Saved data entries
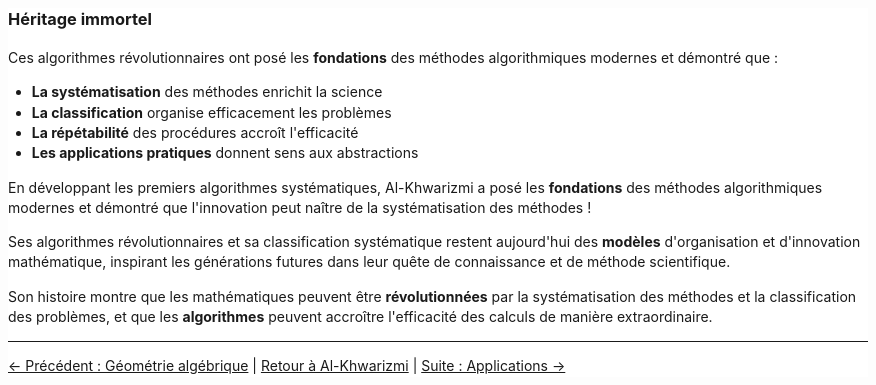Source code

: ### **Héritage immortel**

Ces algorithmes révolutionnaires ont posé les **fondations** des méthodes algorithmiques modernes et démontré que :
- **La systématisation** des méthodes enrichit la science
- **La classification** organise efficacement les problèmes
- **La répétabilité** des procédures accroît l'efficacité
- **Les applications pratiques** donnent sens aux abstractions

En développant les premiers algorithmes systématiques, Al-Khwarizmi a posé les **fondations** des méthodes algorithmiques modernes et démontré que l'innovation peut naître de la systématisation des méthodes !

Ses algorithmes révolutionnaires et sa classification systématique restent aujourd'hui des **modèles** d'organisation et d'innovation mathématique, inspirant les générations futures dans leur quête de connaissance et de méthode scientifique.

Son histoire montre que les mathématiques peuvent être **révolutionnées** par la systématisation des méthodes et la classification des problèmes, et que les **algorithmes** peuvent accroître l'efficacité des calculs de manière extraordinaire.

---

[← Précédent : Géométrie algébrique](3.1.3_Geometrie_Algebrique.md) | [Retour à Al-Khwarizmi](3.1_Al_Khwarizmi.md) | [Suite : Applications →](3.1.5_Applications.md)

▶ _WORK INSTRUCTIONS_: Please give again the lines above between the line holding "- **La systématisation**" and the line holding "Ses algorithmes révolutionnaires", inclusive, exactly as they are and with nothing added.

▶ _FINISHED EXERCISE_:
- **La systématisation** des méthodes enrichit la science
- **La classification** organise efficacement les problèmes
- **La répétabilité** des procédures accroît l'efficacité
- **Les applications pratiques** donnent sens aux abstractions

En développant les premiers algorithmes systématiques, Al-Khwarizmi a posé les **fondations** des méthodes algorithmiques modernes et démontré que l'innovation peut naître de la systématisation des méthodes !

Ses algorithmes révolutionnaires et sa classification systématique restent aujourd'hui des **modèles** d'organisation et d'innovation mathématique, inspirant les générations futures dans leur quête de connaissance et de méthode scientifique.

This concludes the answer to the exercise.